• Problem to work on: Copy out the text below on free speech and prior restraint in full, word for word.

• Extracted text:
◆ ◆ ◆

Did none of these prosecutors go to law school? Did Jack Smith, the federal prosecutor chasing Trump, not learn from his 9-0 Supreme Court censure in McDonnell v. US (2016)? Now, he seeks a “gag” order against Trump, Biden’s top political opponent, silencing him. Does that sound fair?
Where does one begin? Perhaps with granite caselaw, precedents from our past – and the First Amendment, crafted at the Republic’s birth to protect you, me, and – yes – Mr. Trump.
The First Amendment – let us be blunt – creates an overwhelming presumption in favor of free and unrestricted speech. That is why countless cases declare government restrictions on speech, or “prior restraint” – unconstitutional.
“Prior restraint” – the blocking of criticism before heard – for a political purpose, like nobbling an opponent – would be far, far worse, obviously unconstitutional.
Famously, early last century – mid-WWI – speech critical of government was restricted, when fear ran high about adversaries in our midst, sedition, and belligerent antiwar views.
In Schenk v. US (1919), the High Court shaped a “clear and present danger” test, suggesting speech could be restricted if specific acts of violence were pushed. The test did not survive.
Even before that, a brilliant jurist named Learned Hand – what a great legal name, eh? – ruled in Masses Publishing v. Patten (1917), that “if one stops short of urging” the law be violently violated, “one should not be held to have attempted to cause its violation.”
He was ahead of the curve. In 1969, the High Court returned to defending free speech, overruling the WWI-era restrictions in Brandenburg v. Ohio. Even a liberal, activist Court could not stomach government restrictions on speech, except under the most extreme circumstances.

◆ ◆ ◆

• Dataset:
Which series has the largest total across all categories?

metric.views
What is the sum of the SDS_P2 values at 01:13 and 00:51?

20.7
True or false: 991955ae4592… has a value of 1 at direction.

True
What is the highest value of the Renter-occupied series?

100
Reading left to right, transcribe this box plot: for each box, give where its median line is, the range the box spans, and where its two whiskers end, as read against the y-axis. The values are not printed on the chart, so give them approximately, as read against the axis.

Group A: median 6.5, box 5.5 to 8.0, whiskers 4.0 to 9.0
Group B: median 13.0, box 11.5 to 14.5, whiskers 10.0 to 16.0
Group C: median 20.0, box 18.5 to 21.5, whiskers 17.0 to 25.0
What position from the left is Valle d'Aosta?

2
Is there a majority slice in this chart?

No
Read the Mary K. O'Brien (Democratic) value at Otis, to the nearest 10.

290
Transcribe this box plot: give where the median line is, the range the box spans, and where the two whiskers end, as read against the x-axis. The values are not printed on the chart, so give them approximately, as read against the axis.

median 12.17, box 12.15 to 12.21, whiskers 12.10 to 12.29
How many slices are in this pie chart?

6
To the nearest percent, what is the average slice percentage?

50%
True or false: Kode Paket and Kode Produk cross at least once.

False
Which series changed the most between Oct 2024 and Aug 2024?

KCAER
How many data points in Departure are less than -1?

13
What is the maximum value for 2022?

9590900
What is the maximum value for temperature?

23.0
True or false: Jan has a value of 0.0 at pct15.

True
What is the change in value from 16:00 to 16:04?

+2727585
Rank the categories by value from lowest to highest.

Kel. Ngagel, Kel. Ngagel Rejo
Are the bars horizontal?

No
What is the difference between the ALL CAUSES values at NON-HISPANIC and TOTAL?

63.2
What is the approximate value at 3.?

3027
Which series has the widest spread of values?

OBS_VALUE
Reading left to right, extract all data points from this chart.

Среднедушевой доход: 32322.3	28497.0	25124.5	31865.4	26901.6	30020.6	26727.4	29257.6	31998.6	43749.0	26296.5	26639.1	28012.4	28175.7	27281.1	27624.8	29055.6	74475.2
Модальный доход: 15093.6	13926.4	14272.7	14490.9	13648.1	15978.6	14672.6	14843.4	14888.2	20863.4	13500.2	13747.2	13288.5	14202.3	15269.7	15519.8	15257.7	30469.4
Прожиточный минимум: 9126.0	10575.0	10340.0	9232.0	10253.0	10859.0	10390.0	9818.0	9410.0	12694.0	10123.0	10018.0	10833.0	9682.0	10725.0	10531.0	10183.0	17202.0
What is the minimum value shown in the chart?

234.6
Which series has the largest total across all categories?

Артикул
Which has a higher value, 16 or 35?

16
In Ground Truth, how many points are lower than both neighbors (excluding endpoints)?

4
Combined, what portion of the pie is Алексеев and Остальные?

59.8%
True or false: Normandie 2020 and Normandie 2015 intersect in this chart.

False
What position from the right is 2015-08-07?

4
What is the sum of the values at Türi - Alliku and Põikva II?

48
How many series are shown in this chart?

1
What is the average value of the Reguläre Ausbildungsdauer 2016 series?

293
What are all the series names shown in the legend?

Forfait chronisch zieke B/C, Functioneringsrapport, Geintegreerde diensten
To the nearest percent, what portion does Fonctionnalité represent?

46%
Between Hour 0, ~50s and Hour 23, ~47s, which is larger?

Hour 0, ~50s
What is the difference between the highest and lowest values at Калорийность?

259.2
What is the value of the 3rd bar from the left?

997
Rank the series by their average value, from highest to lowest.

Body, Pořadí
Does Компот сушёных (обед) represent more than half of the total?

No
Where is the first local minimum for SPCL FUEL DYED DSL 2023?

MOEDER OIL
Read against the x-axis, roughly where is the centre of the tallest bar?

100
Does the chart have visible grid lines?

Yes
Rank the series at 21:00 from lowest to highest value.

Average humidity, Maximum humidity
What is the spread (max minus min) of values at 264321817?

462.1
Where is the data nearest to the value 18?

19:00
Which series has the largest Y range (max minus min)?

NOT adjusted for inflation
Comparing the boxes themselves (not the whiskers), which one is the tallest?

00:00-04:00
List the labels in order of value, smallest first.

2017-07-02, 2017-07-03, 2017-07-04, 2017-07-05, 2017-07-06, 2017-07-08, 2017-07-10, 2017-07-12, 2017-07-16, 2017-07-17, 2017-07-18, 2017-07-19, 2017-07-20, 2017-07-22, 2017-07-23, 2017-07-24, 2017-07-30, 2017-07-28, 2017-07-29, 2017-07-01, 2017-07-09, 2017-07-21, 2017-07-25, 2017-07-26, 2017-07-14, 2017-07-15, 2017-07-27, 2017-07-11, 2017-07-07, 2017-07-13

◆ ◆ ◆

• Solution to this problem:
Did none of these prosecutors go to law school? Did Jack Smith, the federal prosecutor chasing Trump, not learn from his 9-0 Supreme Court censure in McDonnell v. US (2016)? Now, he seeks a “gag” order against Trump, Biden’s top political opponent, silencing him. Does that sound fair?
Where does one begin? Perhaps with granite caselaw, precedents from our past – and the First Amendment, crafted at the Republic’s birth to protect you, me, and – yes – Mr. Trump.
The First Amendment – let us be blunt – creates an overwhelming presumption in favor of free and unrestricted speech. That is why countless cases declare government restrictions on speech, or “prior restraint” – unconstitutional.
“Prior restraint” – the blocking of criticism before heard – for a political purpose, like nobbling an opponent – would be far, far worse, obviously unconstitutional.
Famously, early last century – mid-WWI – speech critical of government was restricted, when fear ran high about adversaries in our midst, sedition, and belligerent antiwar views.
In Schenk v. US (1919), the High Court shaped a “clear and present danger” test, suggesting speech could be restricted if specific acts of violence were pushed. The test did not survive.
Even before that, a brilliant jurist named Learned Hand – what a great legal name, eh? – ruled in Masses Publishing v. Patten (1917), that “if one stops short of urging” the law be violently violated, “one should not be held to have attempted to cause its violation.”
He was ahead of the curve. In 1969, the High Court returned to defending free speech, overruling the WWI-era restrictions in Brandenburg v. Ohio. Even a liberal, activist Court could not stomach government restrictions on speech, except under the most extreme circumstances.